* WORK ITEM
Count lines holding the string "Référence" in the data that follows. Reply with one number only.

* MATERIAL TO PROCESS
---*---

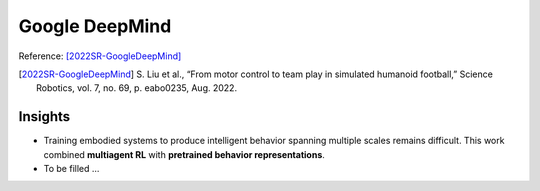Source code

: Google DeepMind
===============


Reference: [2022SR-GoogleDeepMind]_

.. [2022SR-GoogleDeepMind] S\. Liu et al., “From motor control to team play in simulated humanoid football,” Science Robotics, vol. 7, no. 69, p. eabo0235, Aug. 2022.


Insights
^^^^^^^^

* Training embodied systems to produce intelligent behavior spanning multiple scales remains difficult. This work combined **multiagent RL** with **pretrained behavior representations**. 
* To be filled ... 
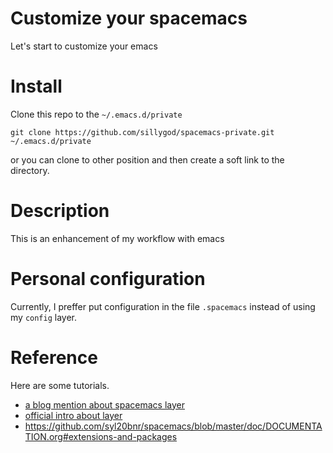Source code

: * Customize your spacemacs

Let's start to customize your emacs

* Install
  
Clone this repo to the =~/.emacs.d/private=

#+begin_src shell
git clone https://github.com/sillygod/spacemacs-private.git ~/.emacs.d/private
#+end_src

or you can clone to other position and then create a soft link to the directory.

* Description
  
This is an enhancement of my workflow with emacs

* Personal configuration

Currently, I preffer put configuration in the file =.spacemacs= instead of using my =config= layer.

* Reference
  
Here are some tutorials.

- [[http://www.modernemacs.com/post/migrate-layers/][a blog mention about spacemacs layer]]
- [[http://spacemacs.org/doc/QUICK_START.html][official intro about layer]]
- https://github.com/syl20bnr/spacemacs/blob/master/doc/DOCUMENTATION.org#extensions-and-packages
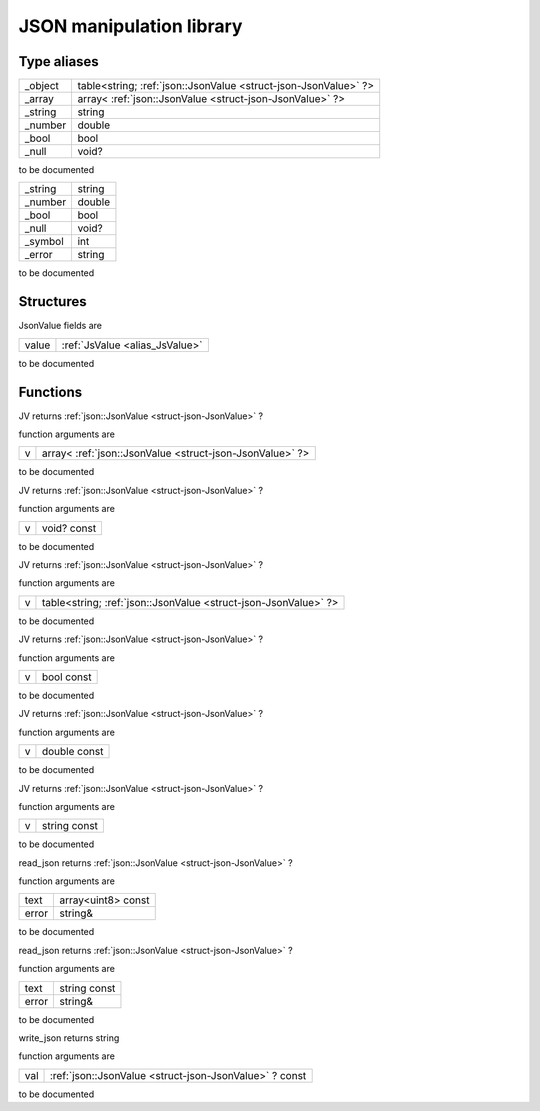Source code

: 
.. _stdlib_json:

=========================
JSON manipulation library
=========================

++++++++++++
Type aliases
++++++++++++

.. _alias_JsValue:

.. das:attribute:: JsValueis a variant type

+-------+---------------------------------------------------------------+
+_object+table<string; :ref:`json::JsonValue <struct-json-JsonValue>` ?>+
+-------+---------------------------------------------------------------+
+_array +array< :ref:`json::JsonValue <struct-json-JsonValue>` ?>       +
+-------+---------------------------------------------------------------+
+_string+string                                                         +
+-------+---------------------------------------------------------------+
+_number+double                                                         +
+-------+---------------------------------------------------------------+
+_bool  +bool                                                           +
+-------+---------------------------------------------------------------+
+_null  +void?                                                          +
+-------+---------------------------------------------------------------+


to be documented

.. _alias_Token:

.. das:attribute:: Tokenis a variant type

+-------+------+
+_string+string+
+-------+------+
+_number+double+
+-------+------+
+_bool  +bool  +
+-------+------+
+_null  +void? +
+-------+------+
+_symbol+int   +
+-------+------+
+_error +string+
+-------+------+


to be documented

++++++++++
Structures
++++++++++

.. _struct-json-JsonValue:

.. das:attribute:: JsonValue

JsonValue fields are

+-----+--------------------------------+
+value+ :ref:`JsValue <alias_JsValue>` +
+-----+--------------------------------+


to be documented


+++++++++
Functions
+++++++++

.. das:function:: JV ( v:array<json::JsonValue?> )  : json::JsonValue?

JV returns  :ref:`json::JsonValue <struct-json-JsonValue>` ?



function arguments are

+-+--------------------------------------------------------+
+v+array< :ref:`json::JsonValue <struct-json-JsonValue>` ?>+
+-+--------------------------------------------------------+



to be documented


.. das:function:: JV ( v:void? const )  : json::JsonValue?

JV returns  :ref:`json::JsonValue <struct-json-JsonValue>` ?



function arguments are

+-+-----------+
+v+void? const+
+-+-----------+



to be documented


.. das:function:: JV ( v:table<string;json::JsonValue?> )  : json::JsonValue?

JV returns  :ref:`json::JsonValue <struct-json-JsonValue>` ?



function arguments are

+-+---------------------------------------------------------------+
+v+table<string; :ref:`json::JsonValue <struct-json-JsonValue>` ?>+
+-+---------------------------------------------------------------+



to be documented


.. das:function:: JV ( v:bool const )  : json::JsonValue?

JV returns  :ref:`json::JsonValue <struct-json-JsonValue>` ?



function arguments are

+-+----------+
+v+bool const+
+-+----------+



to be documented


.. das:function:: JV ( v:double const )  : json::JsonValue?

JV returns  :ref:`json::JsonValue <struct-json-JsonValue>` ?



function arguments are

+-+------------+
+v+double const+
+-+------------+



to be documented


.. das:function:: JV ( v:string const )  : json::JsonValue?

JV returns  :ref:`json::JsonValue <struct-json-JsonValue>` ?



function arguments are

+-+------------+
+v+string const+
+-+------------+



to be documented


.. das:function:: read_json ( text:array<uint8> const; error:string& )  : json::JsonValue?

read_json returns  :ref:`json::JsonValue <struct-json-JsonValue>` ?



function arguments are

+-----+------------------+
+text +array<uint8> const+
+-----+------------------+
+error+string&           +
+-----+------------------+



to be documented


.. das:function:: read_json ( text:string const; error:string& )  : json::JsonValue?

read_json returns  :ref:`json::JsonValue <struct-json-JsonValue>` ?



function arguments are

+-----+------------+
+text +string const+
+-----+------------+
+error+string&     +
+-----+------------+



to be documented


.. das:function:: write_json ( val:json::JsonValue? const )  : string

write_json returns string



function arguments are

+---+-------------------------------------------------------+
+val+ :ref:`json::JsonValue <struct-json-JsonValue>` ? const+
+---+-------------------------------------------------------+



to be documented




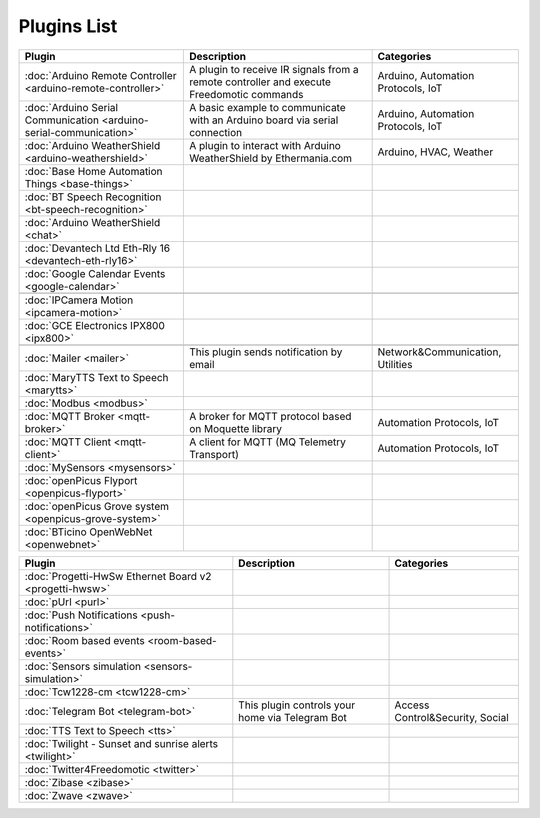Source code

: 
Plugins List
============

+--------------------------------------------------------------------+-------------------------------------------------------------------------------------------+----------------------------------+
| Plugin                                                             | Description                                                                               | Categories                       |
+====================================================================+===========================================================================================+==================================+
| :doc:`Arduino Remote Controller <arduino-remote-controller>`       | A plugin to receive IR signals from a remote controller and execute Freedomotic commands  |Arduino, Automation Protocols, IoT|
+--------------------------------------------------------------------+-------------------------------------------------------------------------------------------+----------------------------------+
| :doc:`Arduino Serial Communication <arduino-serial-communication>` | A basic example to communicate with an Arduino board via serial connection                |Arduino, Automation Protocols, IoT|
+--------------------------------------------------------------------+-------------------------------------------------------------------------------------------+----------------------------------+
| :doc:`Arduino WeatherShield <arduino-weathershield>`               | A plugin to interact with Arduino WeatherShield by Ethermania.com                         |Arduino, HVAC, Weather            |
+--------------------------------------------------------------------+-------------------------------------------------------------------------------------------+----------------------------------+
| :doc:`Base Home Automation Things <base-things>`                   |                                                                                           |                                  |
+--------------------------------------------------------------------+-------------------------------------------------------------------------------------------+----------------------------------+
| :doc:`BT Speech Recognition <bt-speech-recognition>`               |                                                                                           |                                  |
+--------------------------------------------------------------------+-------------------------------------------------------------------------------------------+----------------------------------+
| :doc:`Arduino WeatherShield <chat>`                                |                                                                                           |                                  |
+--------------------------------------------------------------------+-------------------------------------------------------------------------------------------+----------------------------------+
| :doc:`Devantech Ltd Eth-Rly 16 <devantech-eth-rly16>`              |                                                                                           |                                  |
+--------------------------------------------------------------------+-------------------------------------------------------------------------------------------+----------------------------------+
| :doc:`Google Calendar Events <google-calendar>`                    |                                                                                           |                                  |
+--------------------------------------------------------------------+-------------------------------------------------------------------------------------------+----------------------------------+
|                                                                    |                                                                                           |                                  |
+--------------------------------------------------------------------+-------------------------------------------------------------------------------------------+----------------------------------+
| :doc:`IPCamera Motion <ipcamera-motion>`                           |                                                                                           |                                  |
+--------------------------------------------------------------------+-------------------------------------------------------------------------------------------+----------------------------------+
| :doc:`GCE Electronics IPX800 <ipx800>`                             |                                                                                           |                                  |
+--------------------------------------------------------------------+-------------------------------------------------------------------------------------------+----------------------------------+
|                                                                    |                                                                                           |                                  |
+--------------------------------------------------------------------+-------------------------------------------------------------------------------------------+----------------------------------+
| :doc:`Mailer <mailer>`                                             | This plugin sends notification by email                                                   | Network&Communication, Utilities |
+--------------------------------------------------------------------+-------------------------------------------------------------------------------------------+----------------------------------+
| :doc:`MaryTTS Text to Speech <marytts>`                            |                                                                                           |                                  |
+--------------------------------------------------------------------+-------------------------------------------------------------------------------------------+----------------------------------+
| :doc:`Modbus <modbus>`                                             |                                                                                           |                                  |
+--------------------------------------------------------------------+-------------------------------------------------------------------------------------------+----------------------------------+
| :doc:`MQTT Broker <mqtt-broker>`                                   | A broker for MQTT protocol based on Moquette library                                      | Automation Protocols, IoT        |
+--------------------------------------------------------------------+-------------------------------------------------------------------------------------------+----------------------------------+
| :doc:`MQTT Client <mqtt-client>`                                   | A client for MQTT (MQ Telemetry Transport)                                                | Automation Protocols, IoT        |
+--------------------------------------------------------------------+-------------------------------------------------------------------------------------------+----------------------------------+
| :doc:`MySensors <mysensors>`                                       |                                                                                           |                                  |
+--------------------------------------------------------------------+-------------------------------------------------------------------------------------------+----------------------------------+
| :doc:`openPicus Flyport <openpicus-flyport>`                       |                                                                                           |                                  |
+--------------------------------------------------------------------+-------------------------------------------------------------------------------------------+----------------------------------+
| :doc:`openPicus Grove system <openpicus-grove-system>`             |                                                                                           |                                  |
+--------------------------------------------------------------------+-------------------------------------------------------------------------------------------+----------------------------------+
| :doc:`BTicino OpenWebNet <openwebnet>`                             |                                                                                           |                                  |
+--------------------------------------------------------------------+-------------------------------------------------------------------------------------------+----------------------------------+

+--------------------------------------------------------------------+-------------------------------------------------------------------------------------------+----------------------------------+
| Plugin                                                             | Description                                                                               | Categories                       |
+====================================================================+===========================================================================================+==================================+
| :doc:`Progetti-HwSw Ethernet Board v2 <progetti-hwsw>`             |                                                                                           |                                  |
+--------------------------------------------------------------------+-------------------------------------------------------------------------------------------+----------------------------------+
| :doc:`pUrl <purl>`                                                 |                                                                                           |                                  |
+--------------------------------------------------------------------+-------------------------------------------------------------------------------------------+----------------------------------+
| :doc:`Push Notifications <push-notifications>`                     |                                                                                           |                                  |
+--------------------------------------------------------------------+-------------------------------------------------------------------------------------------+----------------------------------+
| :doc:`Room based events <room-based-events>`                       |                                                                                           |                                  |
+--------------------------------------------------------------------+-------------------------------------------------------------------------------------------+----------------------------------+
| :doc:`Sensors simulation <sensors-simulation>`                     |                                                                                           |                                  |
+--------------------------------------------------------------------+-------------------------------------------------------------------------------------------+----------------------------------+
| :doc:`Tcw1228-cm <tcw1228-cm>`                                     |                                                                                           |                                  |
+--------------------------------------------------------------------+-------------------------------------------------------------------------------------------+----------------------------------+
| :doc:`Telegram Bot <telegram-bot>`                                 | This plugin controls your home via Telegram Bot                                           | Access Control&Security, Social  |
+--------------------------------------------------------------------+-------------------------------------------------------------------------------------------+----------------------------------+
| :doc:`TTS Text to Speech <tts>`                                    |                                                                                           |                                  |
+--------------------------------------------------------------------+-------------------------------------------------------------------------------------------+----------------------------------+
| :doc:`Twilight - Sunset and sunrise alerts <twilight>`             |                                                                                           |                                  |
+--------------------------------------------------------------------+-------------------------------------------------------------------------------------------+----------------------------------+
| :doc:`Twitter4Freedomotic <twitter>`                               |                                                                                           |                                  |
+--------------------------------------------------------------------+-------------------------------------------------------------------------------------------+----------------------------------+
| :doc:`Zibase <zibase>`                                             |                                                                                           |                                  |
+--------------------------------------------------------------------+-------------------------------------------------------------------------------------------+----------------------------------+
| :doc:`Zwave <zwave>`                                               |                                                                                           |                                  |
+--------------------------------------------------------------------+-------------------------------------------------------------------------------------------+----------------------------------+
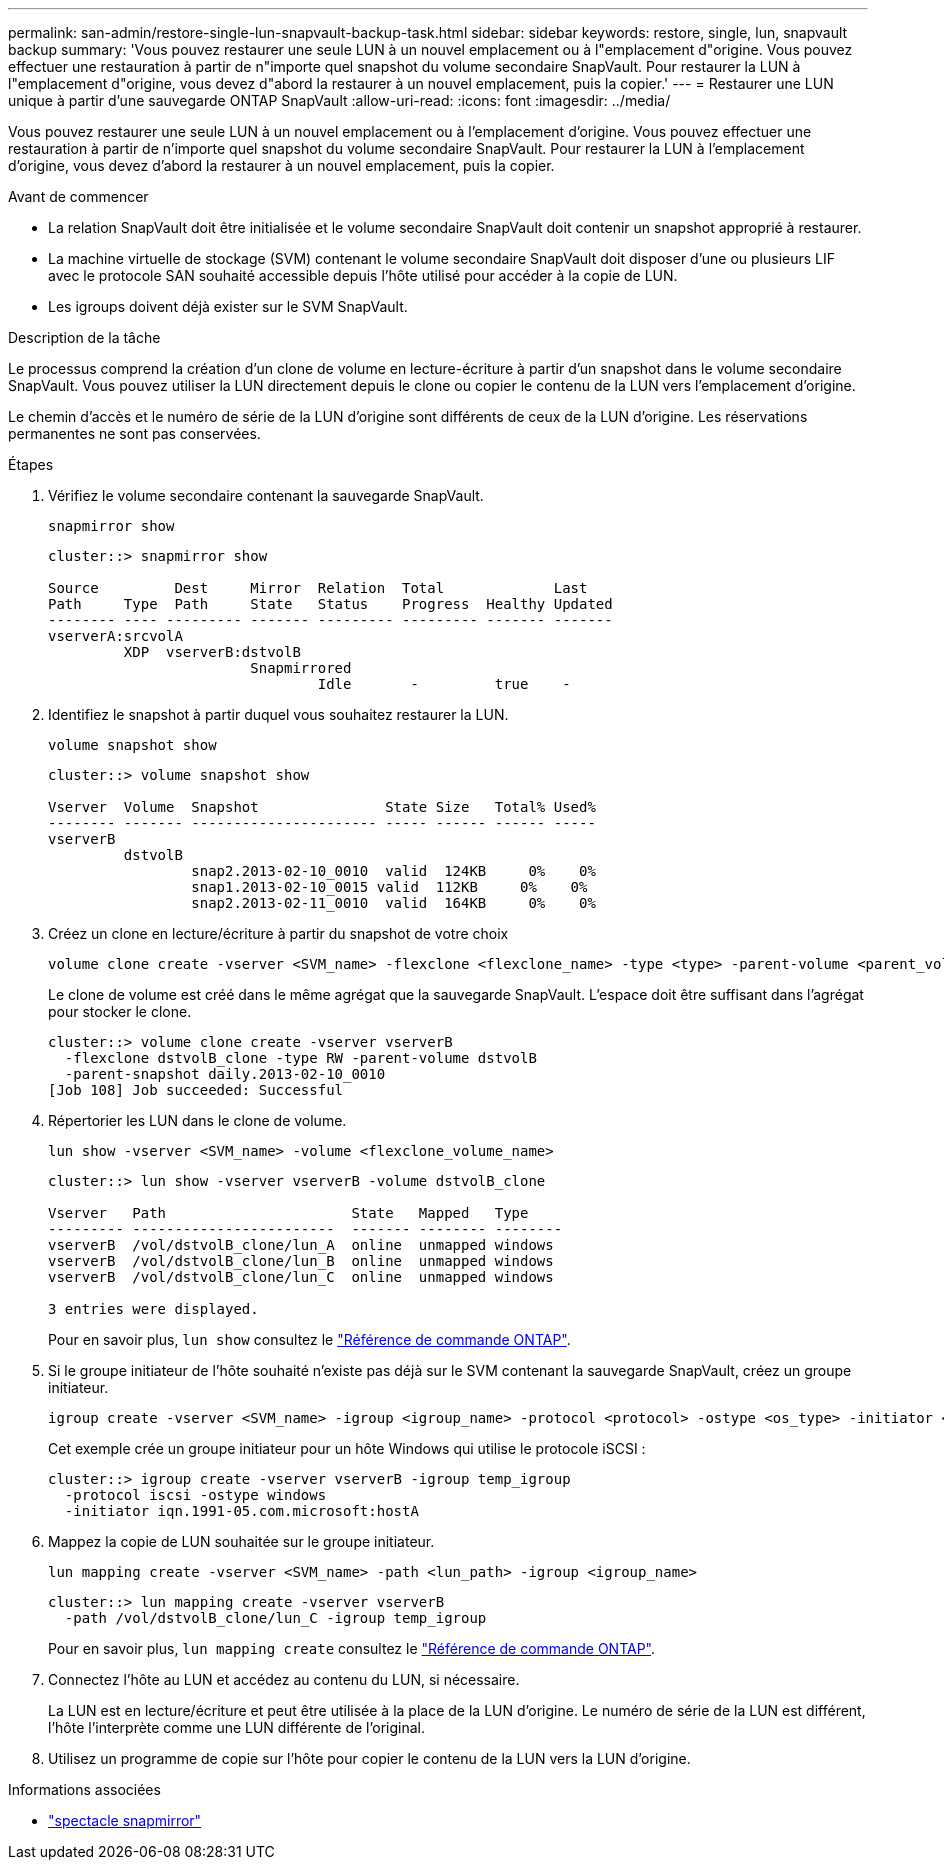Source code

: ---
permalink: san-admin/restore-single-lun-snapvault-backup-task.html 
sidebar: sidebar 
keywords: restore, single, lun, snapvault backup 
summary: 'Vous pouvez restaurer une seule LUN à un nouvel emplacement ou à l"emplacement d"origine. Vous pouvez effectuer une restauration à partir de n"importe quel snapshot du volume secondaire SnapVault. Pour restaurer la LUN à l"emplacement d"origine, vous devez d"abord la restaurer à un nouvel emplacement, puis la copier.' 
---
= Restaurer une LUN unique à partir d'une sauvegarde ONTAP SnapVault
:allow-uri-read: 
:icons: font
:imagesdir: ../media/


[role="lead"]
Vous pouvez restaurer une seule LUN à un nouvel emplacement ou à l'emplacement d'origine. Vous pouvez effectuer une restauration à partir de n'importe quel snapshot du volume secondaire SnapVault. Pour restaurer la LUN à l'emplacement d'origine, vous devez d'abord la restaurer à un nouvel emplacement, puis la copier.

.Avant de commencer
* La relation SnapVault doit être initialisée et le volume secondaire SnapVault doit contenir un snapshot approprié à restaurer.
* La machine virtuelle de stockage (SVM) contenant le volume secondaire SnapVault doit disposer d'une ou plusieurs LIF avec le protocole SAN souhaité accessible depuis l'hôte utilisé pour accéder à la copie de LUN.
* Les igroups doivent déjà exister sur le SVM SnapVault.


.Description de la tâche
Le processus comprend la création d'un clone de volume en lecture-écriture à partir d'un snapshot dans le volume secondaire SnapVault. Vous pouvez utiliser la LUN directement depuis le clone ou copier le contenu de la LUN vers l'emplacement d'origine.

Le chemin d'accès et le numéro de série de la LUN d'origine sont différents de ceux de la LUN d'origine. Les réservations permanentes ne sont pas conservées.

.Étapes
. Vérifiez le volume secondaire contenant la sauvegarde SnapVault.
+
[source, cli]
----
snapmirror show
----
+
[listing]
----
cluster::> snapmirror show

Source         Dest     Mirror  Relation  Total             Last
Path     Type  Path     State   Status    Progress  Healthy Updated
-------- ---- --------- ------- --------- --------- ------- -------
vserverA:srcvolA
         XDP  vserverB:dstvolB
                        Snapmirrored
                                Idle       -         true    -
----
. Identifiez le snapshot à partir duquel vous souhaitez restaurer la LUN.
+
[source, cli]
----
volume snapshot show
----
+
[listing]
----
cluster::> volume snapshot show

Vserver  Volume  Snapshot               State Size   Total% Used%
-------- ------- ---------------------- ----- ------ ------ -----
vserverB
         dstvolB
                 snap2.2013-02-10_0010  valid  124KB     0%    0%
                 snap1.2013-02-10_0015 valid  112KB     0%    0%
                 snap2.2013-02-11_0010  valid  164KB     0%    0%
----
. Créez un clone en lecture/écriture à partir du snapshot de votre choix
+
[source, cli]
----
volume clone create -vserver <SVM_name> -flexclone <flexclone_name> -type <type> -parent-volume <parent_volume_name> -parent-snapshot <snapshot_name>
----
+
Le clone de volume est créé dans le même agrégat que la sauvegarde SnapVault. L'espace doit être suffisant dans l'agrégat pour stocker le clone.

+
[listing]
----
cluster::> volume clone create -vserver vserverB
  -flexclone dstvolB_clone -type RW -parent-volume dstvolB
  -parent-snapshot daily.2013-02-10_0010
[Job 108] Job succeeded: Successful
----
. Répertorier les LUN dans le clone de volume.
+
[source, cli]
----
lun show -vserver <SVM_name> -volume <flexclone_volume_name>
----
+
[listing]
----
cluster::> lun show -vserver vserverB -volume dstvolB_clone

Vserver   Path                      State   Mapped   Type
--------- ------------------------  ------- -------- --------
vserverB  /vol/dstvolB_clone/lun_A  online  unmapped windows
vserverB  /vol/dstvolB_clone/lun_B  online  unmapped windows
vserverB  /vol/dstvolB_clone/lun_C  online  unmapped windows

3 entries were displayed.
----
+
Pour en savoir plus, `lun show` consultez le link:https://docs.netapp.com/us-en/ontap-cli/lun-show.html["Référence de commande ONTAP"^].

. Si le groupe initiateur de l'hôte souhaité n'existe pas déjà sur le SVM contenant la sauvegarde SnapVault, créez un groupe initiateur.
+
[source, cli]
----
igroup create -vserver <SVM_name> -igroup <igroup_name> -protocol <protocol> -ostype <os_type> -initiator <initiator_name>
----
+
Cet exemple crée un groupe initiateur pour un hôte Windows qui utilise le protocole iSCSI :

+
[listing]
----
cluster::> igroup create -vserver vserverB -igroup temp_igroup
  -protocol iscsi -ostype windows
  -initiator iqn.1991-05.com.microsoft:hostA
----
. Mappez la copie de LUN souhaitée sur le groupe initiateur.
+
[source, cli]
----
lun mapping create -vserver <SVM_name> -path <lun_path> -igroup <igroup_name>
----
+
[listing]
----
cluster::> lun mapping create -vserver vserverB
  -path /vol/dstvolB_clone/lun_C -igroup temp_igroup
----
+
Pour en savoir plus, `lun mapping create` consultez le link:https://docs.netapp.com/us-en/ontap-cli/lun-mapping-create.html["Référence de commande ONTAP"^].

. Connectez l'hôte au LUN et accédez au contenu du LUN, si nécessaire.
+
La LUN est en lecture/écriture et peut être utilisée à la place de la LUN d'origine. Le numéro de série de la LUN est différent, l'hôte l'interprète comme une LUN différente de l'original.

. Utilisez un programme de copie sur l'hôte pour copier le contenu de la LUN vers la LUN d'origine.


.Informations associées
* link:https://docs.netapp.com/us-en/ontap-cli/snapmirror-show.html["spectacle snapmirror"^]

---*---

* EXERCISE OUTPUT
2